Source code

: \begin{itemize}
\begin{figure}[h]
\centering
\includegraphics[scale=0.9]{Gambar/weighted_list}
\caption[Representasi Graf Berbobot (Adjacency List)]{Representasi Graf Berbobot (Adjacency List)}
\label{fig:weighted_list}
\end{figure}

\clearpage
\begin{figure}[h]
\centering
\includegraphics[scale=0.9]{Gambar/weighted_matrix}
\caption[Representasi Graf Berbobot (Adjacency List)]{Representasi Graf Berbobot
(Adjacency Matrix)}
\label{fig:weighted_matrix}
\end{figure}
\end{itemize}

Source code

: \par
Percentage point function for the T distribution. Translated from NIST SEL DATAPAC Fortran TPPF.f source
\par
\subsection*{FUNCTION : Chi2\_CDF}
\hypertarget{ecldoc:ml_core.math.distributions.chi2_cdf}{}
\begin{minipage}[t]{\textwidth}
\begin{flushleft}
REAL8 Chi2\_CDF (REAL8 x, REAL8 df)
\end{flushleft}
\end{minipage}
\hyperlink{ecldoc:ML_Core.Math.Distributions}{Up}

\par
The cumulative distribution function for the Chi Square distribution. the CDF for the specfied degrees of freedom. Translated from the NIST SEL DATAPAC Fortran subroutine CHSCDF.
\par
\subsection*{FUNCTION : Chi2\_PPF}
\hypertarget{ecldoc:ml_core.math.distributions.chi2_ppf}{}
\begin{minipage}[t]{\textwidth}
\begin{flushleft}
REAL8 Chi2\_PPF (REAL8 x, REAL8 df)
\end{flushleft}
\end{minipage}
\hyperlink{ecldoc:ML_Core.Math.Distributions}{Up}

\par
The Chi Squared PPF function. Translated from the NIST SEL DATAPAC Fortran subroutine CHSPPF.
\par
════════
(ASSIGNMENT) The "Percentage point function" line through the last line above: set these down exactly and add nothing else.

(TASK RESPONSE)
Percentage point function for the T distribution. Translated from NIST SEL DATAPAC Fortran TPPF.f source
\par
\subsection*{FUNCTION : Chi2\_CDF}
\hypertarget{ecldoc:ml_core.math.distributions.chi2_cdf}{}
\begin{minipage}[t]{\textwidth}
\begin{flushleft}
REAL8 Chi2\_CDF (REAL8 x, REAL8 df)
\end{flushleft}
\end{minipage}
\hyperlink{ecldoc:ML_Core.Math.Distributions}{Up}

\par
The cumulative distribution function for the Chi Square distribution. the CDF for the specfied degrees of freedom. Translated from the NIST SEL DATAPAC Fortran subroutine CHSCDF.
\par
\subsection*{FUNCTION : Chi2\_PPF}
\hypertarget{ecldoc:ml_core.math.distributions.chi2_ppf}{}
\begin{minipage}[t]{\textwidth}
\begin{flushleft}
REAL8 Chi2\_PPF (REAL8 x, REAL8 df)
\end{flushleft}
\end{minipage}
\hyperlink{ecldoc:ML_Core.Math.Distributions}{Up}

\par
The Chi Squared PPF function. Translated from the NIST SEL DATAPAC Fortran subroutine CHSPPF.
\par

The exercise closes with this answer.